#### Record set
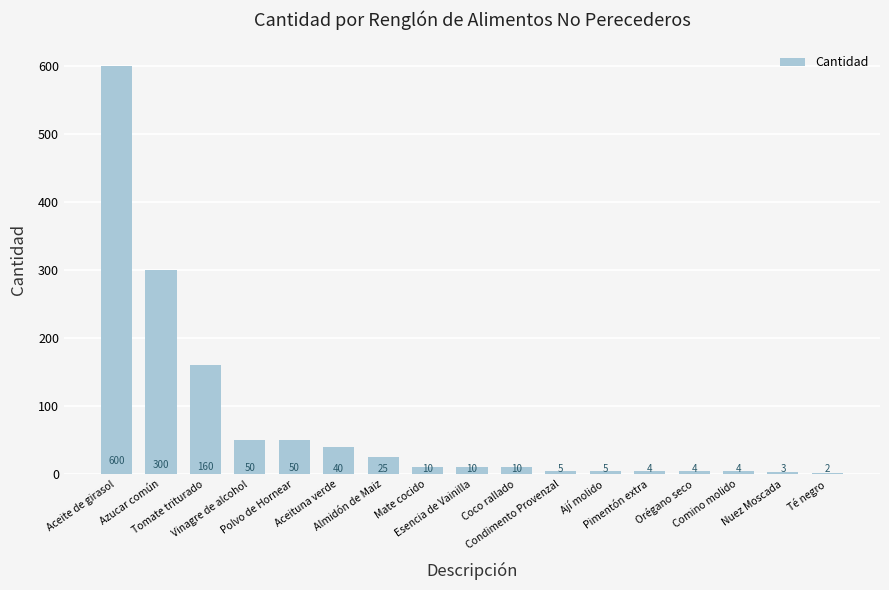

How many data points are less than 10?

7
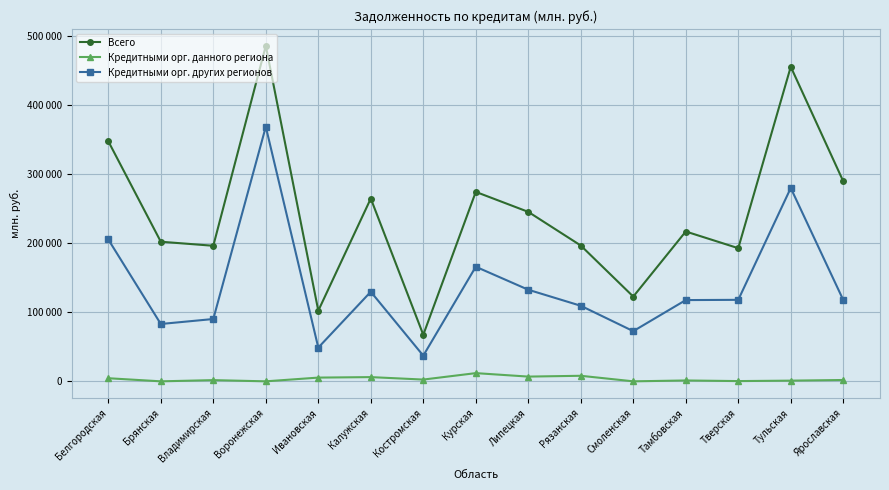

True or false: Всего and Кредитными орг. других регионов intersect in this chart.

False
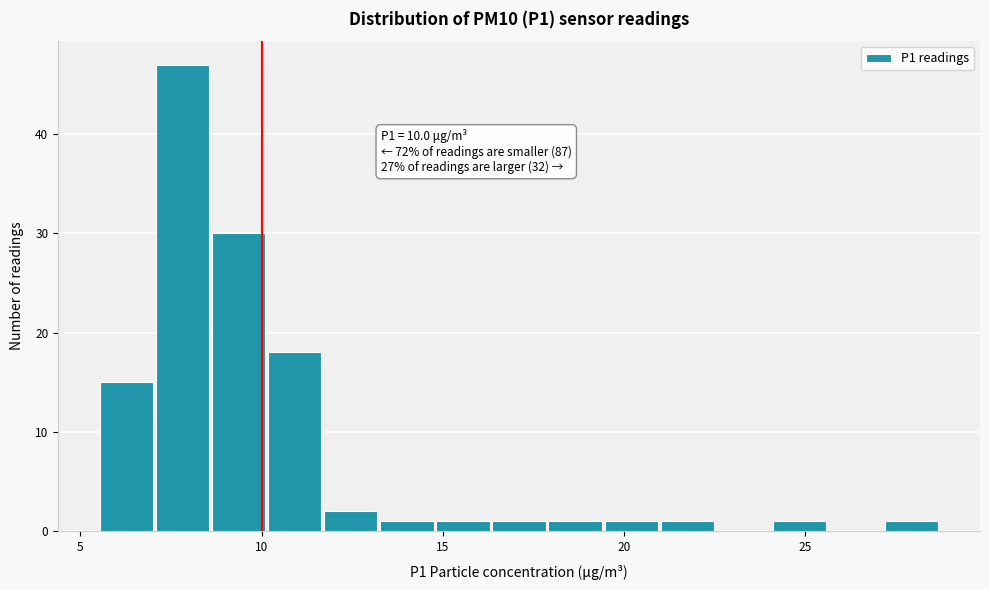

Around what value on the x-axis is the tallest bar? Give the approximate position of its centre, as read against the axis.

8.0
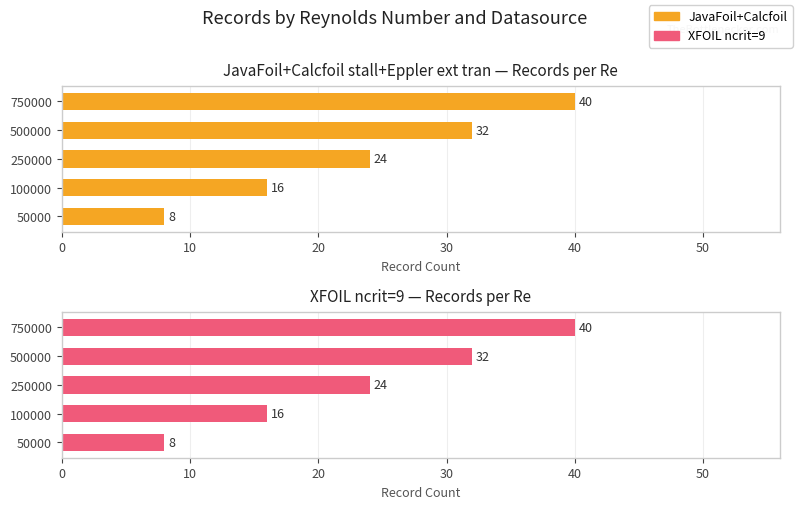

What is the sum of all XFOIL ncrit=9 values?

120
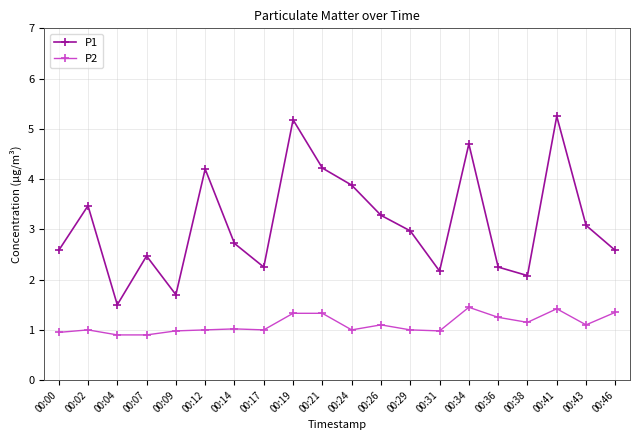

Which category has the lowest value in the P1 series?

00:04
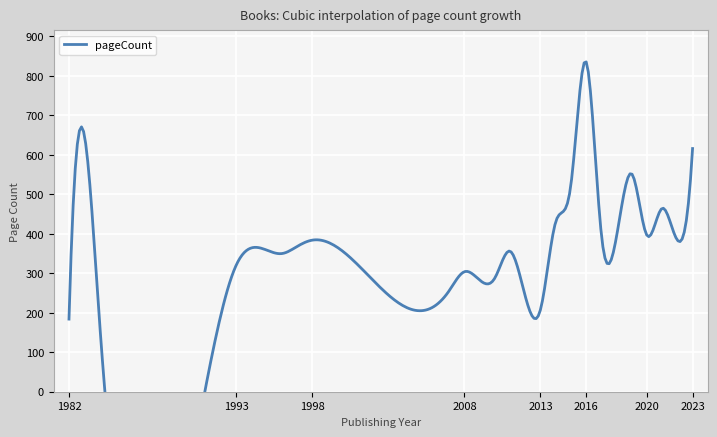

What is the difference between the values at 12 and 13?

208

#### What you are asked to do
Recast the listing above as a Markdown table with the columns No. and Line, one row per non-blank line, and omit the pictures.

#### Reply to the exercise
| No. | Line |
|---|---|
| 1 | How many data points are less than 10? |
| 2 | 7 |
| 3 | True or false: Всего and Кредитными орг. других регионов intersect in this chart. |
| 4 | False |
| 5 | Around what value on the x-axis is the tallest bar? Give the approximate position of its centre, as read against the axis. |
| 6 | 8.0 |
| 7 | What is the sum of all XFOIL ncrit=9 values? |
| 8 | 120 |
| 9 | Which category has the lowest value in the P1 series? |
| 10 | 00:04 |
| 11 | What is the difference between the values at 12 and 13? |
| 12 | 208 |